- [Text excerpt]:
◇ ◇ ◇ ◇ ◇ ◇ ◇

Pollinators – bees, bats, butterflies and more – may be small in size, but they have a huge impact on our lives. Scientists estimate one out of every three bites of food we eat exist because of them. Without pollinators, our diets would be limited. Companies, however, can play a role in protecting them.

The Corporate Pollinator Ecosystem Project – an initiative of the U.S. Business Council for Sustainable Development and Pollinator Partnership – is helping identify threats to pollinators and quantifying their habitats.

The project is timely as 40 percent of invertebrate pollinator species face extinction, with bees and butterflies especially in danger. In fact, seven bees species were recently listed for protection under the Endangered Species Act.

The initiative identified 3,400 acres currently used as pollinator habitats on the 20 surveyed companies’ 74 properties. Forty-one percent of the companies include pollinator protection in their sustainability goals. These companies are actively managing pollinator habitats at 61 percent of their sites.

The national Pollinator Health Taskforce will integrate this data into its work, using it to encourage more companies to develop pollinator habitat goals.

General Motors’ Sue Kelsey, global biodiversity program manager, co-led the research project. Below are the simple ways she says companies can help protect pollinators:

  • Plant flowers, and make sure there’s a mixture of different kinds. Honeybees are on a matrix diet, which means they need variety in their food to thrive.
  • Plant on marginalized lands without chemical fertilizers—think about the lanes, roadsides, and unused fields on the property.

◇ ◇ ◇ ◇ ◇ ◇ ◇

- [Information supplied]:
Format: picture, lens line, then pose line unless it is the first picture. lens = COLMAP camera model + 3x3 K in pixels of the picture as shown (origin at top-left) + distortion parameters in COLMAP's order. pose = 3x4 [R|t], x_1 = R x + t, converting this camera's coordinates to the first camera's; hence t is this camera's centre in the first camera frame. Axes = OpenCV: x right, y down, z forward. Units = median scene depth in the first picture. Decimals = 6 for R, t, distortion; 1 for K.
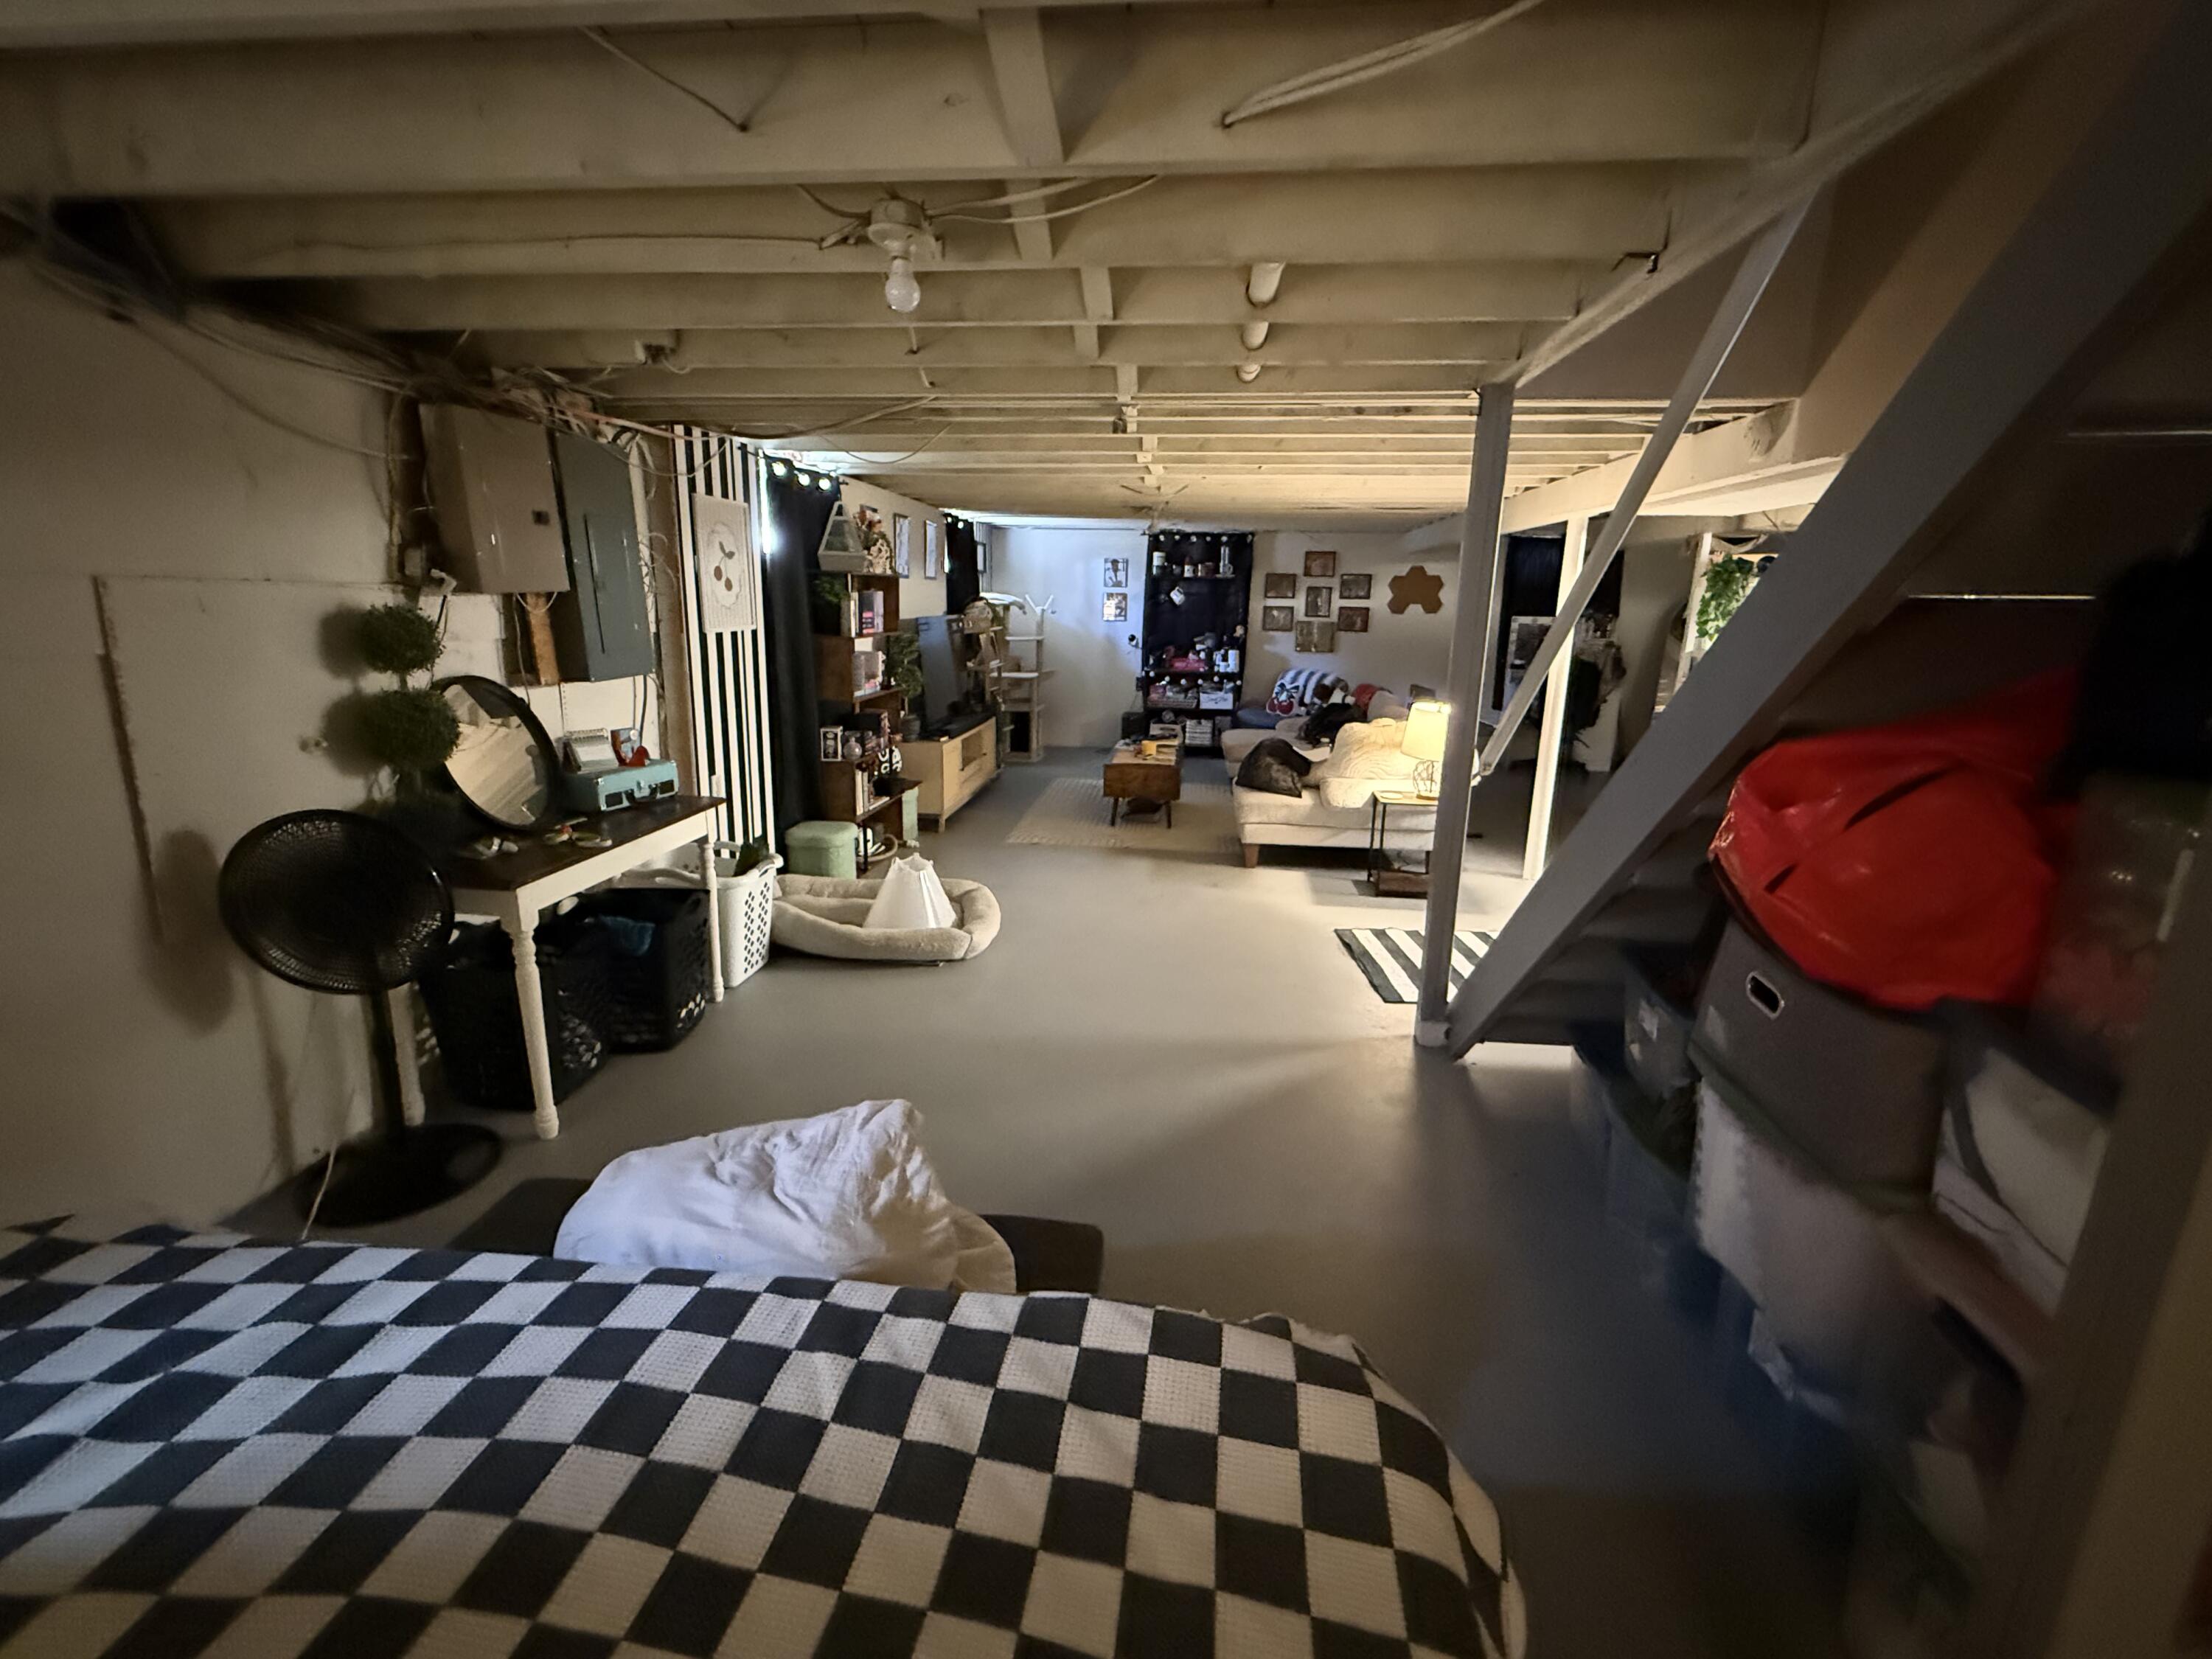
lens RADIAL K [[906.1, 0, 1090.0], [0, 906.1, 831.6], [0, 0, 1]] dist [-0.000697, 0.000305]
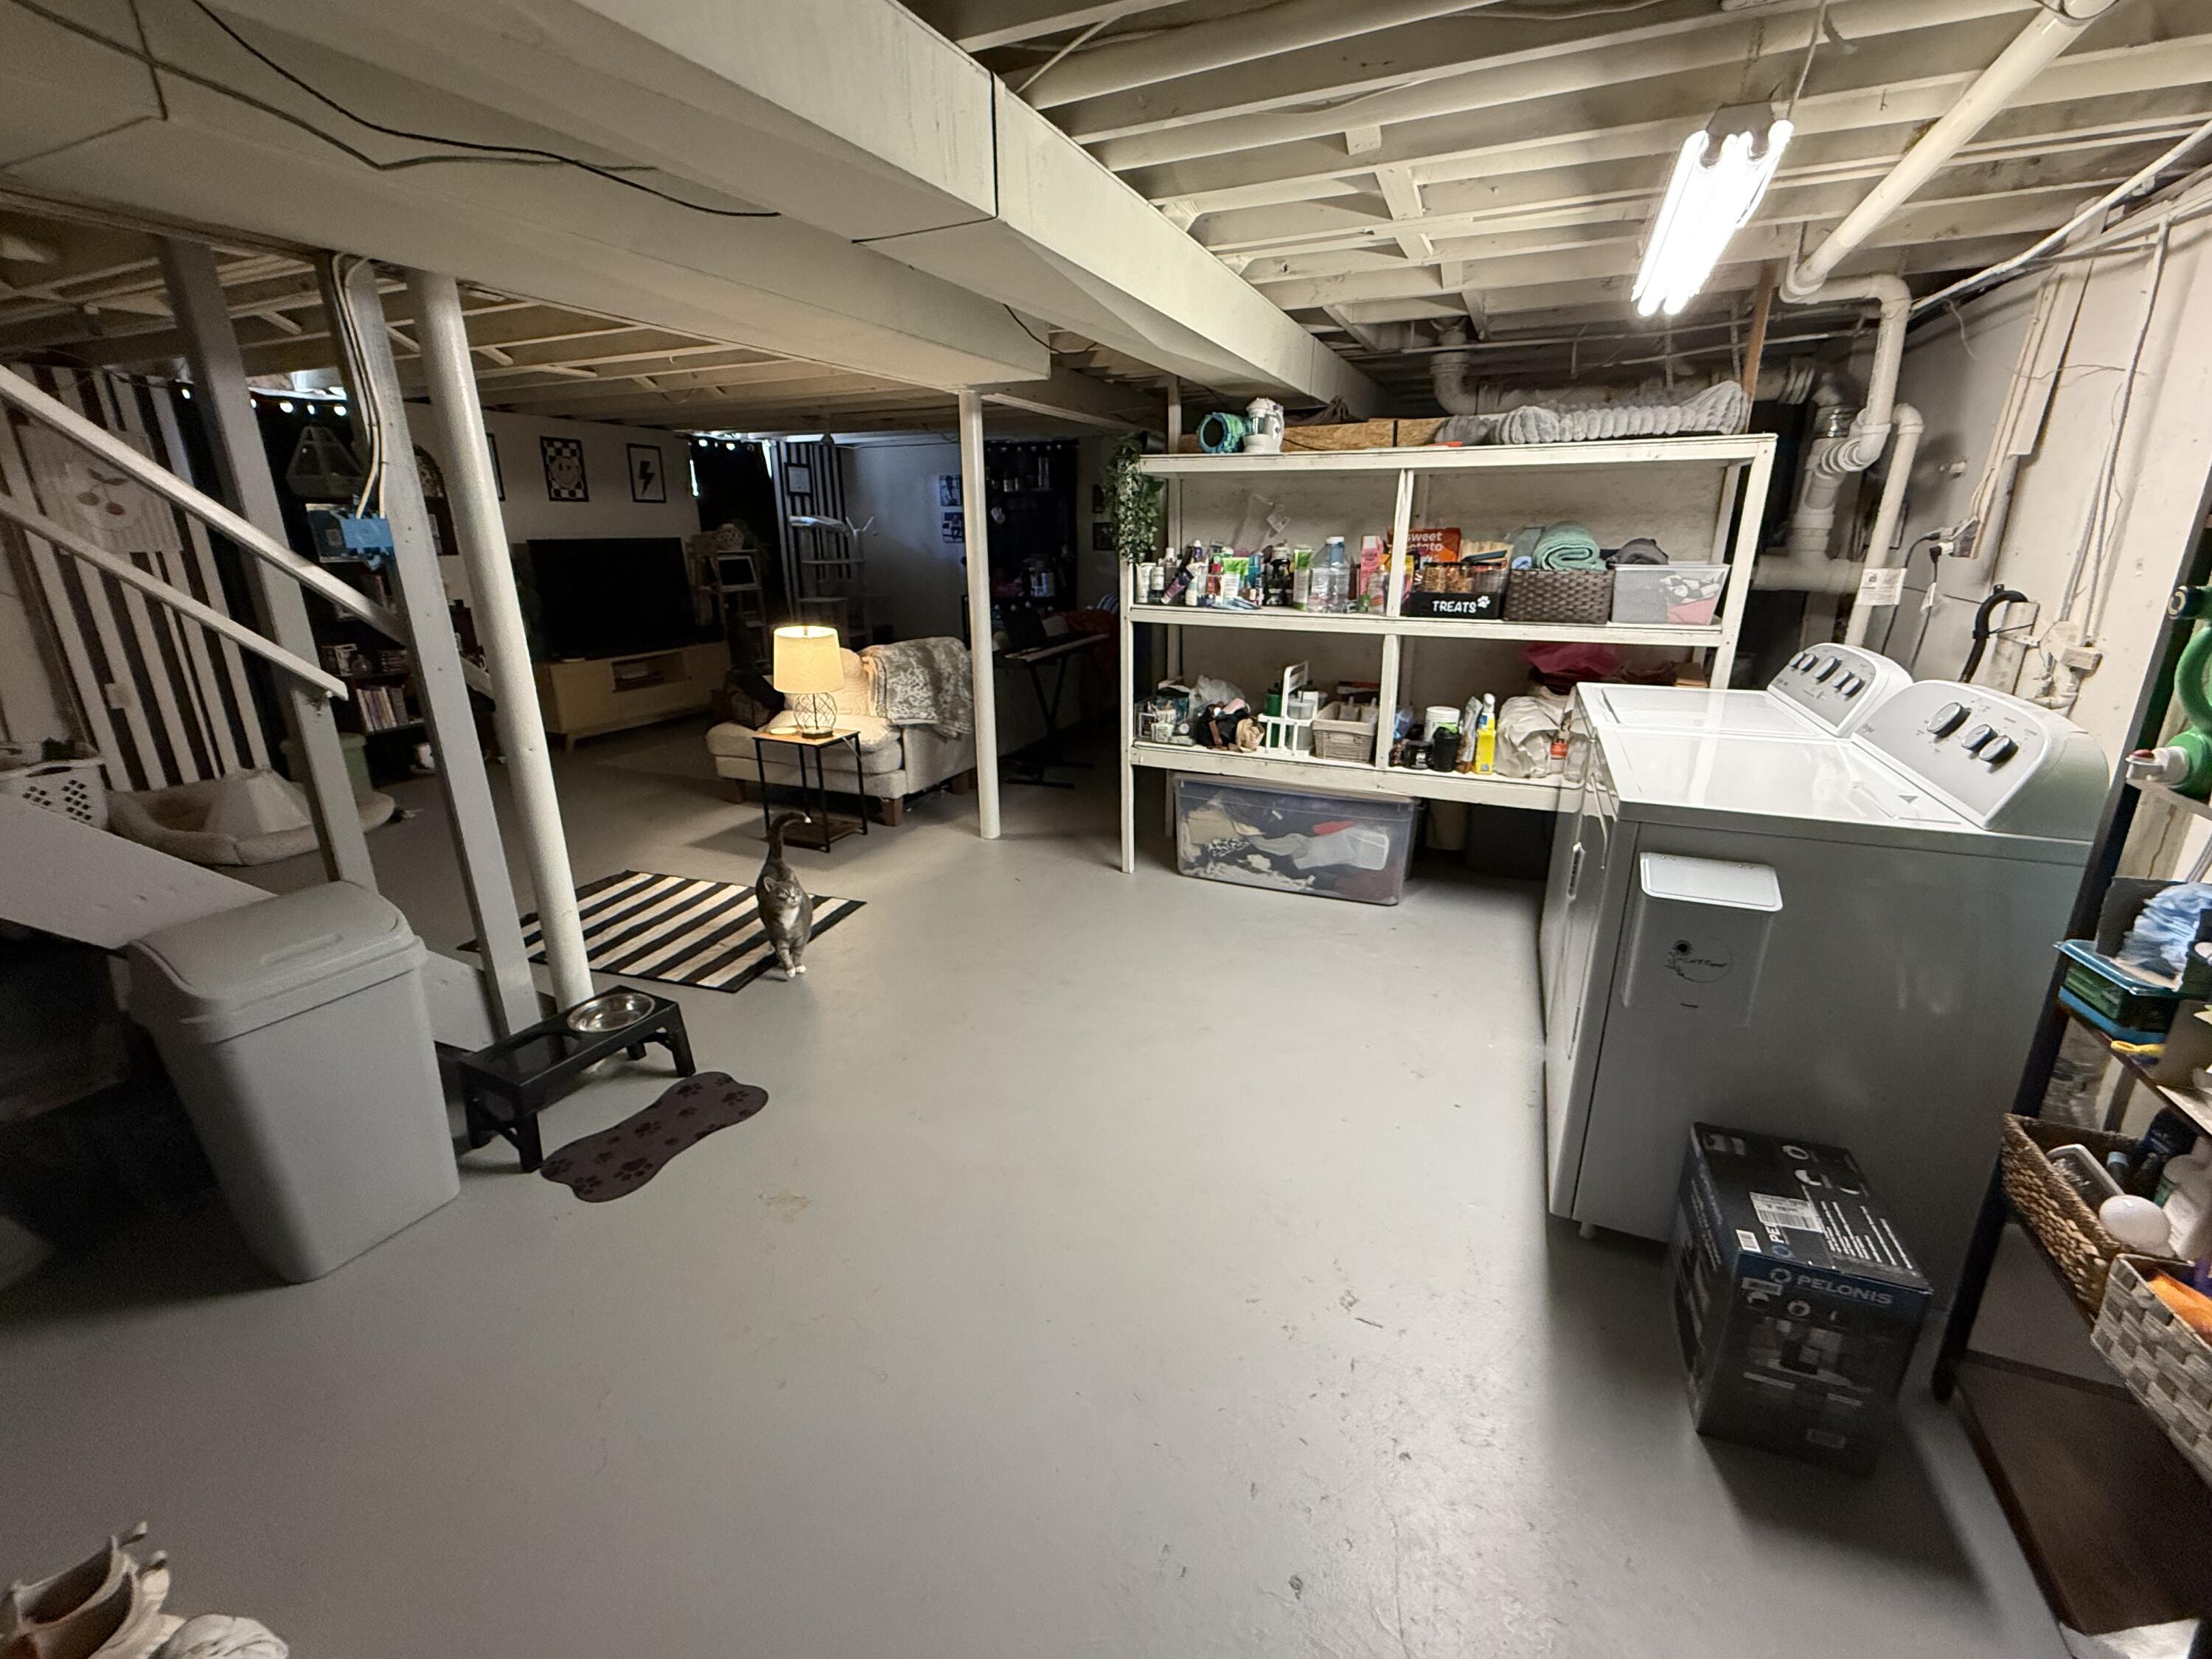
lens RADIAL K [[906.1, 0, 1090.0], [0, 906.1, 831.6], [0, 0, 1]] dist [-0.000697, 0.000305]
pose [[0.960243, 0.064692, -0.271567, 0.459044], [-0.045043, 0.995937, 0.077978, -0.012309], [0.275509, -0.062646, 0.959255, 0.114657]]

◇ ◇ ◇ ◇ ◇ ◇ ◇

- [Exercise tasks]:
**1.** Return the part of the pollinator article from "General Motors’ Sue" to "food to thrive.", copied word for word.
**2.** Resume the article on protecting pollinators, starting right after its final sentence.

- [Answers to this exercise]:
**1.**
General Motors’ Sue Kelsey, global biodiversity program manager, co-led the research project. Below are the simple ways she says companies can help protect pollinators:

  • Plant flowers, and make sure there’s a mixture of different kinds. Honeybees are on a matrix diet, which means they need variety in their food to thrive.

**2.**
  • Focus on native plant species. Bugs, caterpillars and butterflies are naturally drawn to what’s local to their habitat.
  • Don’t confuse butterfly bush, which is an invasive species, with butterfly weed. The latter is also known as milkweed, which will help foster monarch butterfly growth.

GM is working on its own biodiversity commitment by developing Wildlife Habitat Council-certified programs at all of its manufacturing sites by 2020. The company’s Guangde Proving Ground in China features a 27,000-square-foot pollinator garden and wetland. GM’s Saginaw Metal Casting Operations hosts a garden that received the 2013 Pollinator Advocate Award from the Wildlife Habitat Council and the North American Pollinator Protection Campaign. Last year, the company added beehives to its rooftop garden project at its Detroit headquarters.

“Businesses are actively pursuing habitat improvements for pollinators, and we’re trying to challenge additional companies to become part of the process,” said Kelsey. “As more people and organizations add pollinator habitats, we can create a large quilt of connected patches of habitats for pollinators to thrive.”